Mutations in the
diastrophic dysplasia sulfate transporter (DTDST) gene constitute a family of recessively inherited
osteochondrodysplasias including
achondrogenesis type 1B,
atelosteogenesis type II, and
diastrophic dysplasia. However, the functional properties of the gene product have yet to be elucidated. We cloned rat DTDST
cDNA from rat UMR-106 osteoblastic cells. Northern blot analysis suggested that cartilage and intestine were the major expression sites for DTDST
mRNA. Analysis of the genomic sequence revealed that the rat DTDST gene was composed of at least five exons. Two distinct transcripts were expressed in chondrocytes due to alternative utilization of the third exon, corresponding to an internal portion of the 5'-untranslated region of the
cDNA. Injection of rat and human DTDST
cRNA into Xenopus laevis oocytes induced Na+-independent
sulfate transport. Transport activity of the expressed DTDST was markedly inhibited by extracellular
chloride and
bicarbonate. In contrast, canalicular Na+-independent
sulfate transporter Sat-1 required the presence of extracellular
chloride in the
cRNA-injected oocytes.

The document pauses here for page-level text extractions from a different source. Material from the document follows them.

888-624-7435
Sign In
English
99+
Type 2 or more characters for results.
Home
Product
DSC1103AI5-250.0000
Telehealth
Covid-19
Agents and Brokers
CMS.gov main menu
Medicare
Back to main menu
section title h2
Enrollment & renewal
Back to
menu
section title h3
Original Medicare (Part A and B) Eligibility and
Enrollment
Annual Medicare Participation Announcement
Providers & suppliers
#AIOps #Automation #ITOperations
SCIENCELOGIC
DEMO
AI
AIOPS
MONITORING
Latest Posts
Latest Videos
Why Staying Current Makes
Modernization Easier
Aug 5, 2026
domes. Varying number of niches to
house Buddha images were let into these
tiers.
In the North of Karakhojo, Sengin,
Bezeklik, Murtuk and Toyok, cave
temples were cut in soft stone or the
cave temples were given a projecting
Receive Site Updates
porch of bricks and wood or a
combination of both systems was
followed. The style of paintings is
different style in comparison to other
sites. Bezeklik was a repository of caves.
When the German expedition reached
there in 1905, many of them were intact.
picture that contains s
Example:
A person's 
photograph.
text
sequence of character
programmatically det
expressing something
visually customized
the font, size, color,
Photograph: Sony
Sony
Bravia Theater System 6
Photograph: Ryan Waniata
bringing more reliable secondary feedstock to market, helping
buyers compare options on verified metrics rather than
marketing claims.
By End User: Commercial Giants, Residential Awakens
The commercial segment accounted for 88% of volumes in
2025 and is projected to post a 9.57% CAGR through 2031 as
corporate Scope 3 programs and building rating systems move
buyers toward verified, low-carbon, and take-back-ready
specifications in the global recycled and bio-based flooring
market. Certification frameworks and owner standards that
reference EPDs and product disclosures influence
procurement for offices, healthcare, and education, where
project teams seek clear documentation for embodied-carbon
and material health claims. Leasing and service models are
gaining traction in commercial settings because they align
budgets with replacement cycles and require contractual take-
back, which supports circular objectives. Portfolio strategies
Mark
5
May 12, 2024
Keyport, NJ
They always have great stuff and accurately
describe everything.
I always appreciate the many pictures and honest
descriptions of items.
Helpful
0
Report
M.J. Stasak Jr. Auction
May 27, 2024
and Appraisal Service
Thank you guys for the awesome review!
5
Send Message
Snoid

The activity profile of
sulfate transport in growth plate chondrocytes was studied in the extracellular presence of various
anions and found substantially identical to DTDST expressed in oocytes. Thus,
sulfate transport of chondrocytes is dominantly dependent on the DTDST system. Finally, we demonstrate that undersulfation of
proteoglycans by the
chlorate treatment of chondrocytes significantly impaired growth response of the cells to
fibroblast growth factor, suggesting a role for DTDST in endochondral bone formation.